Existing support for survivors is based within UCT’s Office for Inclusivity & Change (OIC) and Student Wellness Service (SWS). The Alumni in Action campaign, centrally led by the OIC, is the brainchild of alumnus Zellah Fuphe and a current UCT student, Sanda Nyoka. Fuphe and Nyoka are in partnership with the OIC, the Development and Alumni Department (DAD) and SWS. It has also received a strong endorsement from the Students’ Representative Council.

On 19 July DAD launched a fundraising drive to support this campaign. Fuphe kick‑started the drive by donating R120 000 of her own funds for the first phase of the roll‑out. The project has received an additional R100 000 donation from the Mauerberger Foundation Fund, chaired by alumnus Dianna Yach. Yach is also chairperson of the UCT Alumni Advisory Board (AAB), which has been advocating for alumni to become more engaged with their alma mater especially by sharing their skills and passion in giving back to society with kindness and compassion.

“The AAB wants to encourage more alumni to show ‘leadership in action’ by participating in programmes devoted to the well-being of our students and staff, and particularly survivors of GBV,” said Yach. “We want to ensure that no one has to suffer in silence [but instead] feel able to reach out and receive appropriate care and support.

“Zellah has demonstrated exemplary leadership in working with the Student Wellness Service and the OIC. We look forward to more alumni coming forward to join this programme in action.”

Funds and skills needed

In addition to funding, DAD is also calling on alumni who are registered psychologists to come on board by supplementing UCT’s existing mental health support services. The call is targeted at South African‑based alumni who are current or retired registered counselling practitioners and have the qualifications, skills and time to conduct face‑to‑face and/or online sessions with survivors.

Director of the OIC Dr Sianne Alves said the 2018 Global Peace Index revealed that South Africa is one of the most violent places in the world, ranked 38 out of 163 countries.

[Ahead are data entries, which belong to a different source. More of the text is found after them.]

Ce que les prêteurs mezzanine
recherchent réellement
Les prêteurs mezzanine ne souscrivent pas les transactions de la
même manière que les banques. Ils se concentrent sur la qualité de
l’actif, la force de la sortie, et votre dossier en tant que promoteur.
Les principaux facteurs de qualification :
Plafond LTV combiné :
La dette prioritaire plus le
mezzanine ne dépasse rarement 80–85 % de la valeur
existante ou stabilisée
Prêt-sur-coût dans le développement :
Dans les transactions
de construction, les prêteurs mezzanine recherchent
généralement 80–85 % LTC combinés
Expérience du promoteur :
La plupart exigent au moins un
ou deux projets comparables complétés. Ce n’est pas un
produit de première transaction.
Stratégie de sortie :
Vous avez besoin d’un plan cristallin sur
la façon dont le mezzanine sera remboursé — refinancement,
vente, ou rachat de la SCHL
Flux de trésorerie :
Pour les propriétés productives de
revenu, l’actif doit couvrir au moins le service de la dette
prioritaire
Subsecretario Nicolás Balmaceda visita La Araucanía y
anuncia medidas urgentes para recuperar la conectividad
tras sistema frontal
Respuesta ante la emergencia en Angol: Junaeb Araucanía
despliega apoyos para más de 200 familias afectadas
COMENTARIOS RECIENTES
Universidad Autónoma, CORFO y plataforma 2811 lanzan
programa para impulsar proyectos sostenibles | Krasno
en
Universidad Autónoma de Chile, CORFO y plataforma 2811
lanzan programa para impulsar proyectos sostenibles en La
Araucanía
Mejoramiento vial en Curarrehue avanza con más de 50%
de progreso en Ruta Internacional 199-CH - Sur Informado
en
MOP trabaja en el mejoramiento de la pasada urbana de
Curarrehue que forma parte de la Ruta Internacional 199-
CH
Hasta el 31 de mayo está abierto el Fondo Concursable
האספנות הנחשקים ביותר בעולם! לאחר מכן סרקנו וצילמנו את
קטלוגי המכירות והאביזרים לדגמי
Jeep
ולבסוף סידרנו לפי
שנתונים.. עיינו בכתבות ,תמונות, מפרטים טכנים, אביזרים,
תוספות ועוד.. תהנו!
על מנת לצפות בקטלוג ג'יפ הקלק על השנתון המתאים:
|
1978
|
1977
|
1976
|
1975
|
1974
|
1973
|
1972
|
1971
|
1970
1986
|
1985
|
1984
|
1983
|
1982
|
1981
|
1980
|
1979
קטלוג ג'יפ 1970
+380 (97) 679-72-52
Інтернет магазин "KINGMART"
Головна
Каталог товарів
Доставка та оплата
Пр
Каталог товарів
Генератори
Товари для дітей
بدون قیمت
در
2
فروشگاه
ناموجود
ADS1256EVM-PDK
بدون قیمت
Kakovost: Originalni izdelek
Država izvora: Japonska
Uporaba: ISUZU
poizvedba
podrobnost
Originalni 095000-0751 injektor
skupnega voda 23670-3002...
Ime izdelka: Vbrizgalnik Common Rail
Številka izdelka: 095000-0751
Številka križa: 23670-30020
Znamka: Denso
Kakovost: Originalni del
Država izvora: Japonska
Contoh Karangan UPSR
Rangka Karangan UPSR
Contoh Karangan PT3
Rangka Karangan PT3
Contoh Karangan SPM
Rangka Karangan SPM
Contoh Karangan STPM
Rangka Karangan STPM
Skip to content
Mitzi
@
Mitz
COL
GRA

“All of us living in South Africa are inundated by reports of the horrific and senseless murder, rape and maiming of women, children, queer folk and, in some instances, men. Survivors require dedicated resources over a long period of time to help them rebuild their own agency and resilience after trauma.

“The psychological impact of gender‑based violence on some survivors can affect their academic performance and the quality of their social interactions. This why this Alumni in Action programme is a necessary initiative [that deserves] support,” said Dr Alves.